» Prompt 1: Copy the records from their first line through the line containing "538.9], [0, 0, 1]] dist [-0.020973, 0.000000]", keeping every line as it stands, and leave the pictures out.

Monday, June 30, 2008

Tag 14

In the morning, we were woken up around 7am by loud children. We got up around 8am for breakfast which was cereal, bread, cheese, coffee, cookies, etc. Then we walked past a lake by the hostel and through this absurdly long and hot path that Ashley tricked me into going on... I was schvitzing and it was a bit uncomfortable but eventually we made it to the Bahnhof after going down through part of the forest. 

We put our stuff in lockers in the Bahnhof and went to get a snack at a cafe. The streets were pretty much deserted compared to the day before. There were a bunch of infants and little kids on their bikes and other toy vehicles. There was one asian guy playing hide and go seek with his infant and an old man that was staring at me from about 3 feet away. At the cafe I got some pasta and accidentally asked for a bag of coffee (I said 'tasche' instead of 'tasse'). 

After all that, we took a train back to Bebra where we waited for about an hour and finally took the train back to Göttingen. That night was the final game of the Euro 2008 soccer tournament where Germany lost to Spain 0-1. Sehr schlecht.

By the way, the dates above the blog post titles (like 'June 30') are not correlated with the actual days which are shown by the titles ('Tag 1' 'Tag 2' etc.). They are simply the days I posted to the blog.

Sunday, June 29, 2008

Tag 13 (Thüringen Tag 2)

Our day started at 8:15am with some guy making breakfast for us. It was already laid out when we got downstairs...

A breakfast with orange juice, coffee, a basket of breads, two hard-boiled eggs, marmalade & gnutella

In Germany, they have egg-holders and little things you put over the eggs to keep them warm; here Ashley can be seen wearing this egg warmer as a little turquoise hat

We then went to Eisenach from Ilmenau, through the transfer station of Bebra.

» Prompt 2: In the travel blog post, rewrite the part starting with "After all that, we" and going on through "0-1. Sehr schlecht.", using "Hamburg" in place of "Göttingen".

» Collected data:

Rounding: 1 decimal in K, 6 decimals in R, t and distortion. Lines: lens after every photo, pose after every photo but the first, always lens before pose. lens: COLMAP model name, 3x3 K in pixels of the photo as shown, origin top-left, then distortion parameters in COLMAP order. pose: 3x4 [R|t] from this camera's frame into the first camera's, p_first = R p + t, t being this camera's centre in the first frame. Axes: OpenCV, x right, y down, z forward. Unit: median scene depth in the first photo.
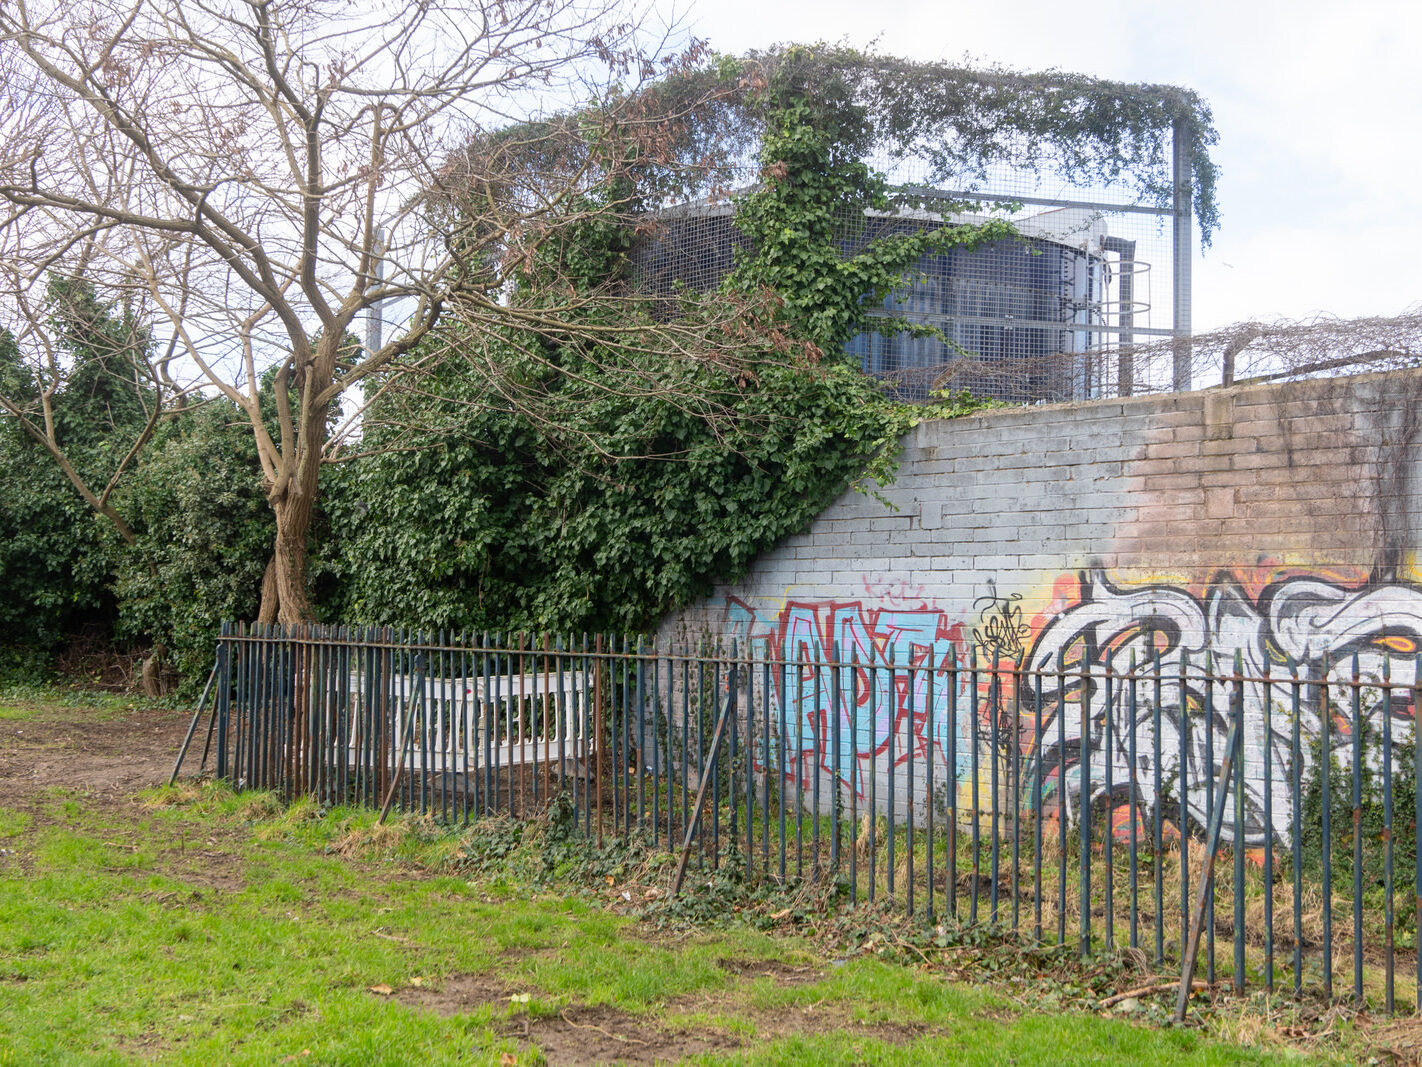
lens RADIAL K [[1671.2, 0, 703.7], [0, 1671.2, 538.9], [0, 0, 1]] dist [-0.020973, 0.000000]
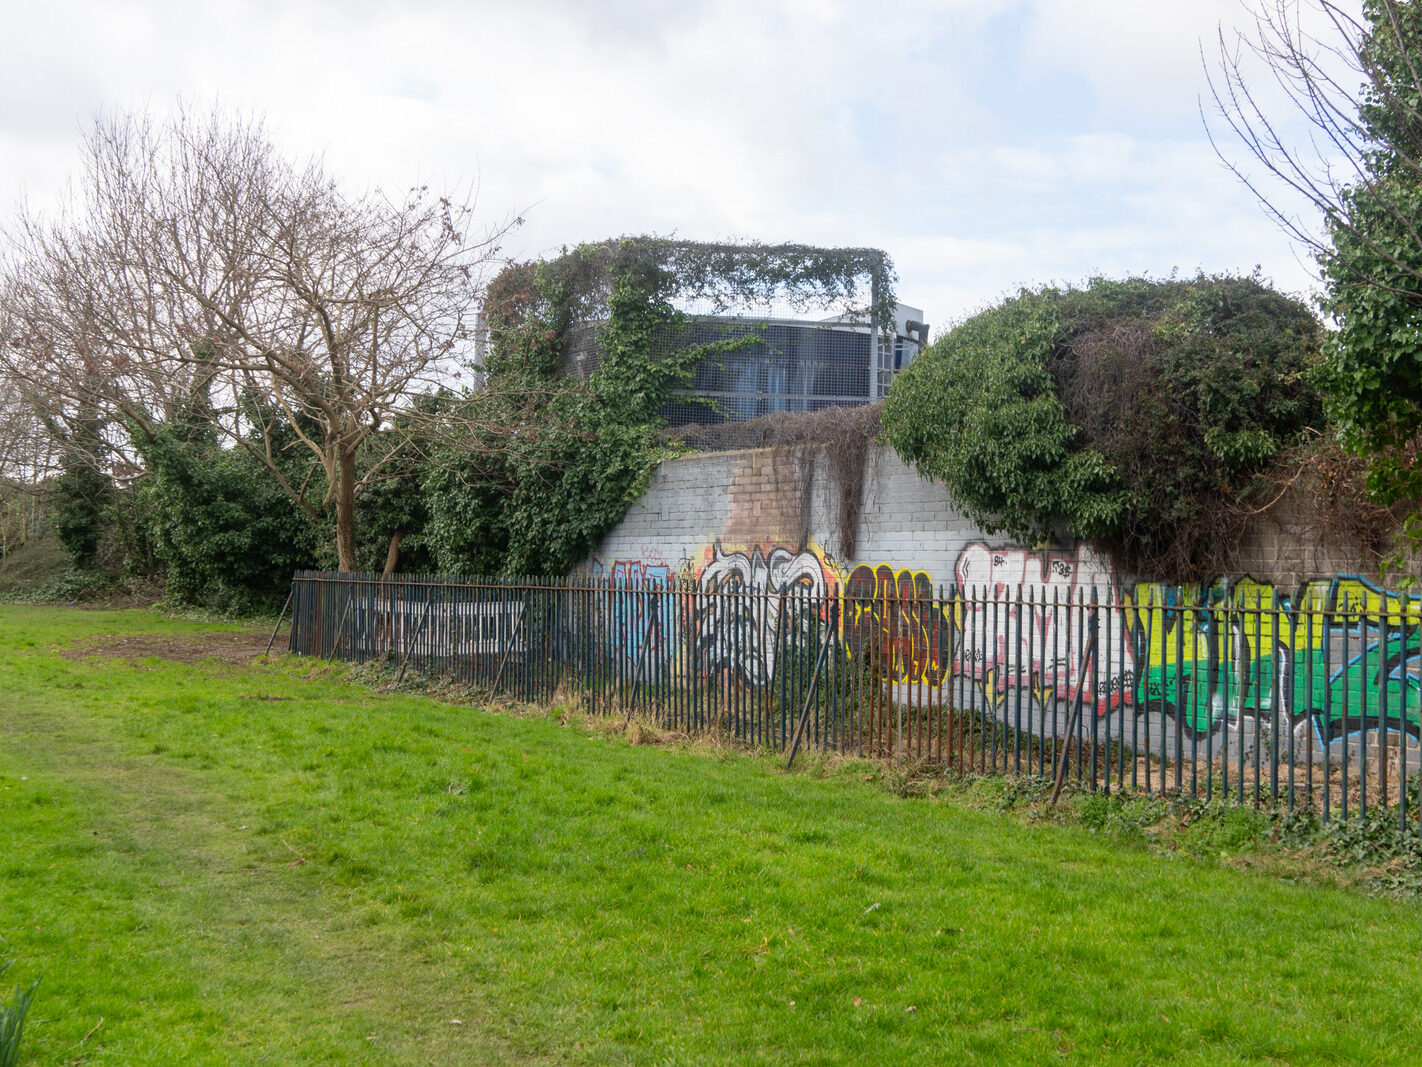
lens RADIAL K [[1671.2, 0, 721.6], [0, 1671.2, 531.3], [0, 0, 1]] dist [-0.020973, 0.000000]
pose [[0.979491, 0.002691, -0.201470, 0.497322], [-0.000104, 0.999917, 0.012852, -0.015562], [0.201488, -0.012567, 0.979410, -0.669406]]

» Problem solution 1:
Rounding: 1 decimal in K, 6 decimals in R, t and distortion. Lines: lens after every photo, pose after every photo but the first, always lens before pose. lens: COLMAP model name, 3x3 K in pixels of the photo as shown, origin top-left, then distortion parameters in COLMAP order. pose: 3x4 [R|t] from this camera's frame into the first camera's, p_first = R p + t, t being this camera's centre in the first frame. Axes: OpenCV, x right, y down, z forward. Unit: median scene depth in the first photo.
lens RADIAL K [[1671.2, 0, 703.7], [0, 1671.2, 538.9], [0, 0, 1]] dist [-0.020973, 0.000000]

» Problem solution 2:
After all that, we took a train back to Bebra where we waited for about an hour and finally took the train back to Hamburg. That night was the final game of the Euro 2008 soccer tournament where Germany lost to Spain 0-1. Sehr schlecht.